A nova legislação também procura resolver o problema do uso da maconha entre jovens com menos de 18 anos com penas mais duras para traficantes condenados por vender a menores de idade e mais recursos destinados a programas de recuperação e prevenção. Segundo relatório do Fundo das Nações Unidas para a Infância (Unicef), divulgado em 2013, a Suíça é o segundo país do mundo com maior probabilidade de jovens fumarem cannabis

Apesar da mudança, a Constituição do país ainda considera proibido plantar, usar e vender maconha, independentemente das circunstâncias.

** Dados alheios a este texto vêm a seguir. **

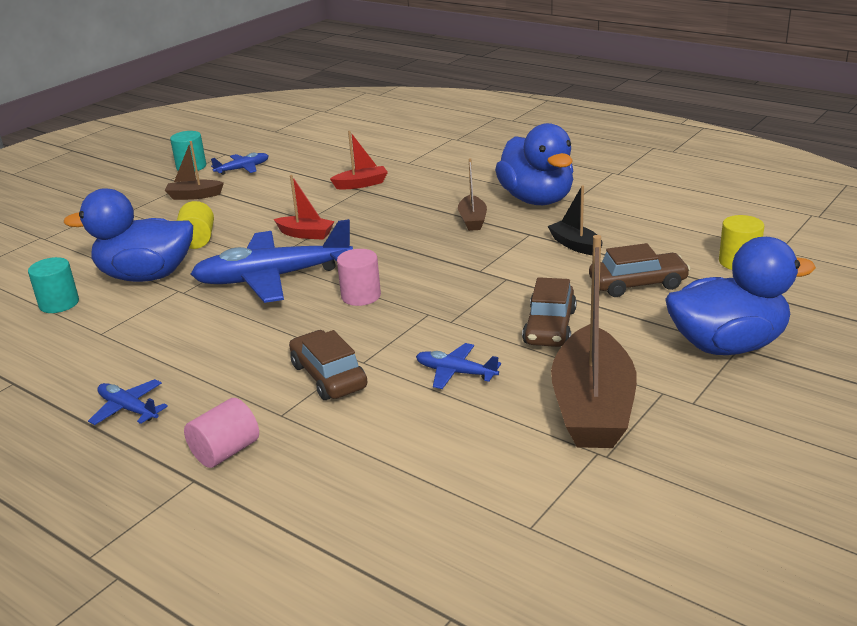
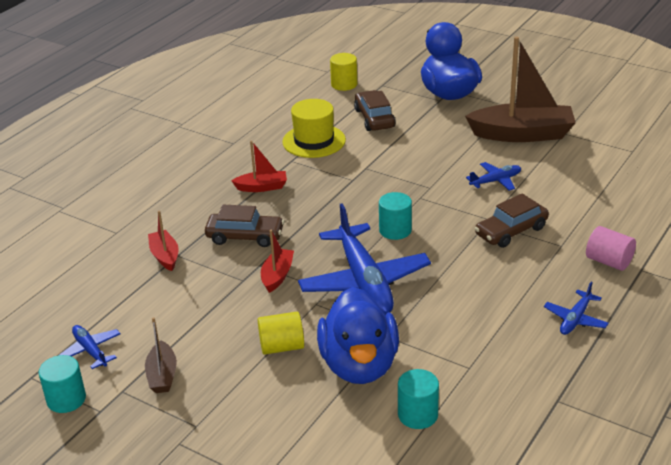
camera: 95 degrees left, 5 degrees up
(361, 296) = (395, 230): pink cylinder -> turquoise cylinder
(455, 372) = (496, 181): blue plane -> blue plane turned 135 degrees counterclockwise
(472, 220) = (262, 187): brown boat -> red boat
(537, 199) = (226, 158): blue duck -> none
(549, 327) = (434, 149): brown car -> brown car (245, 236)
(575, 245) = (314, 141): black boat -> yellow hat

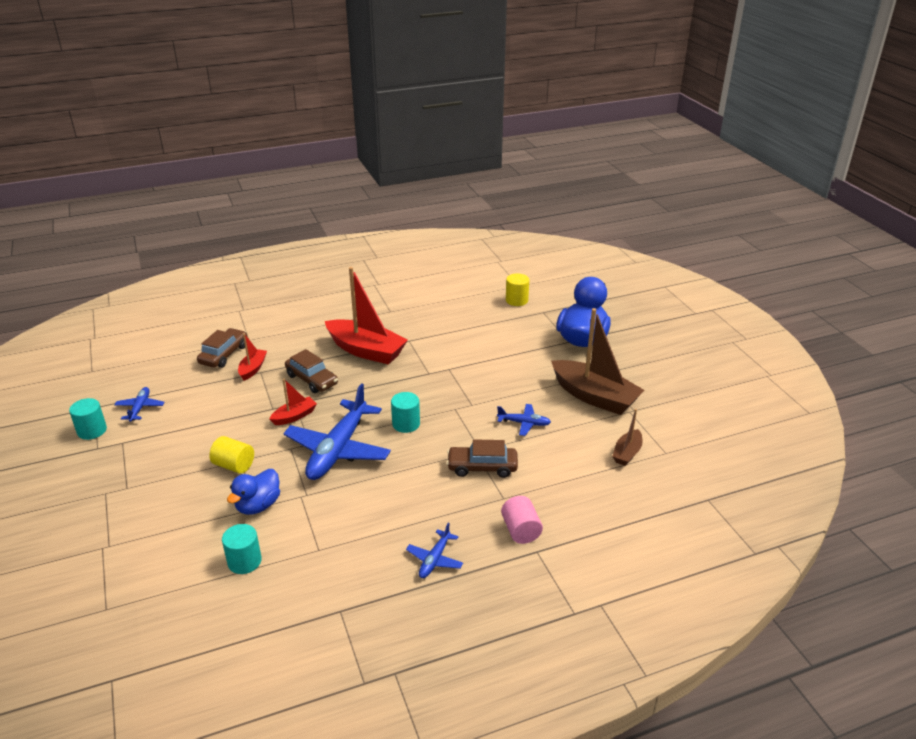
camera: 35 degrees right, 0 degrees up
(162, 375) = (152, 445): brown boat -> brown boat (627, 453)
(262, 187) = (366, 350): red boat -> red boat, size x2.06
(314, 141) = (441, 333): yellow hat -> none
(359, 365) = (258, 505): blue duck -> blue duck, size x0.61
(374, 118) = (503, 335): brown car -> brown car (224, 354)
(575, 319) = (434, 559): blue plane -> blue plane turned 45 degrees counterclockwise

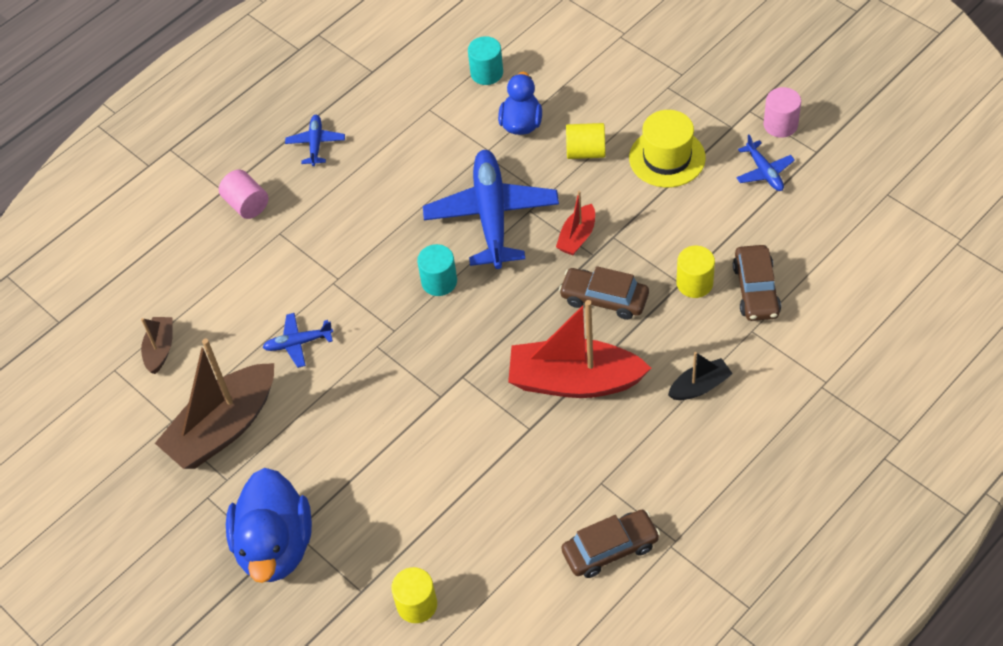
camera: 160 degrees right, 20 degrees up
(92, 430) = (780, 125): turquoise cylinder -> pink cylinder
(186, 440) = (667, 158): none -> yellow hat
(253, 369) = (694, 283): red boat -> yellow cylinder
(302, 328) = (699, 386): none -> black boat
(482, 467) = (319, 260): brown car -> brown car (610, 549)
(594, 397) = (223, 428): brown boat -> brown boat turned 60 degrees counterclockwise

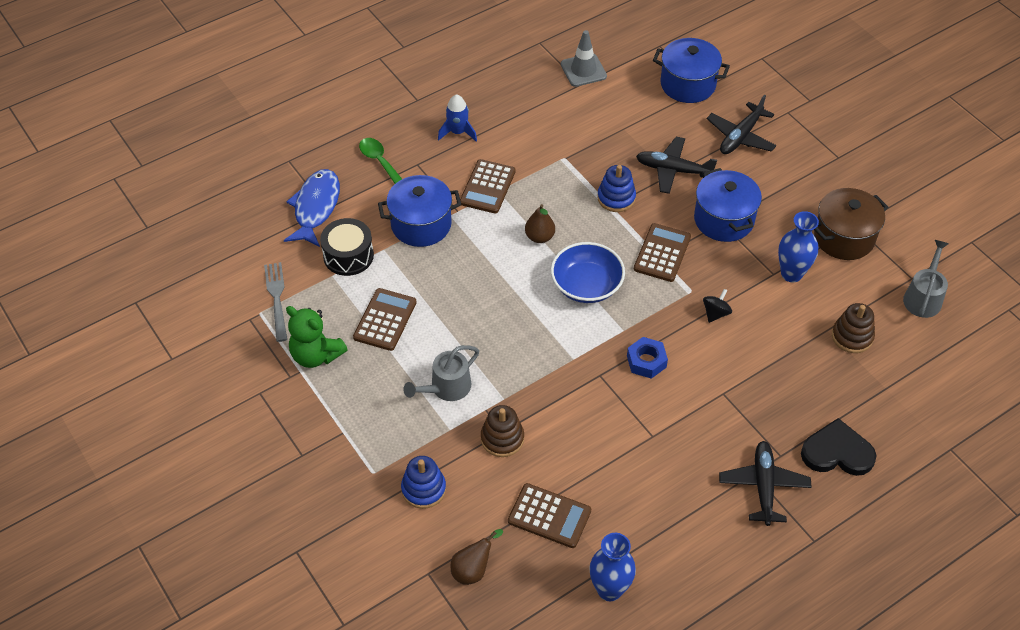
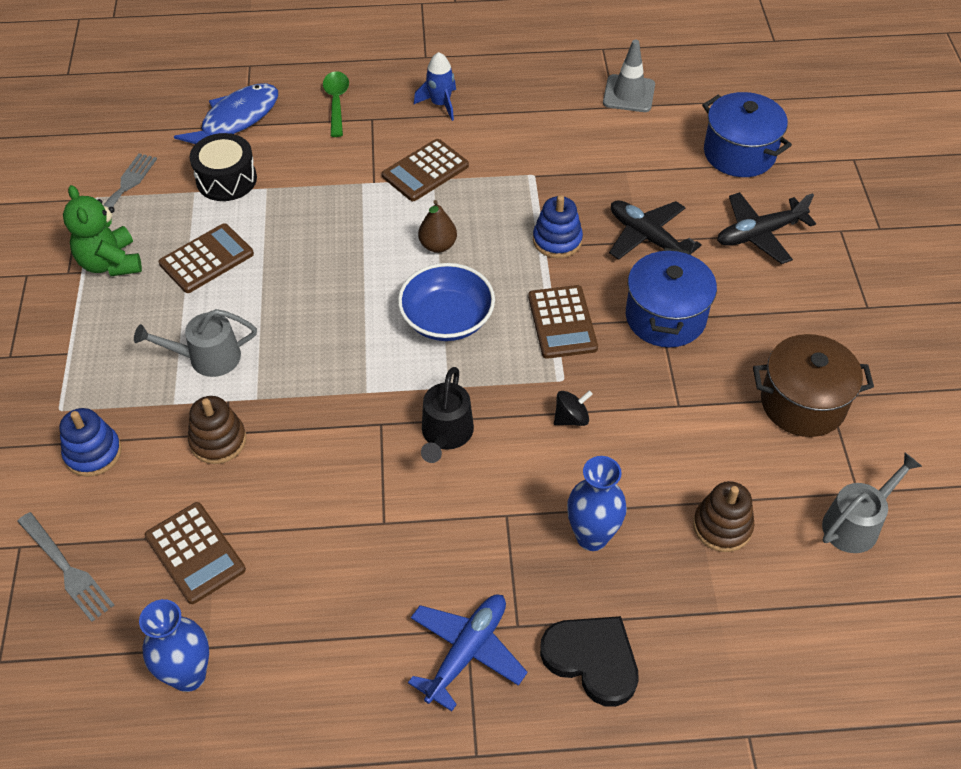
camera: 30 degrees right, 0 degrees up
(421, 224) = (324, 180): blue pot -> none
(473, 570) = (66, 569): brown pear -> grey fork
(646, 361) = (446, 434): blue nut -> black watering can
(662, 253) = (562, 322): brown calculator -> brown calculator turned 120 degrees clockwise
(763, 486) = (467, 651): black plane -> blue plane
(791, 274) = (701, 415): blue vase -> blue vase (592, 537)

A guerra contra as drogas não funciona

A medida vem na esteira do debate sobre alternativas à guerra contra as drogas, que, segundo analistas, já se mostrou extremamente custosa e ineficaz. Nesta segunda-feira (30/09), o Centro Internacional para a Ciência na Política de Drogas publicou estudo que indica aumento no fornecimento e na qualidade das drogas ilícitas.

“Claramente, essas intervenções violentas que têm como finalidade reduzir o tráfico e o mercado de drogas não funcionam”, disse o pesquisador da instituição, Evan Wood. “Você tira um traficante, mas isso não termina com o mercado, apenas cria oportunidade para outra pessoa”, acrescentou ele.

Segundo estimativas das Nações Unidas, o consumo mundial de opiáceos, cocaína e maconha aumentaram em 35%, 27% e 9%, respectivamente, entre os anos de 1998 e 2008, apesar da escalada na guerra às drogas.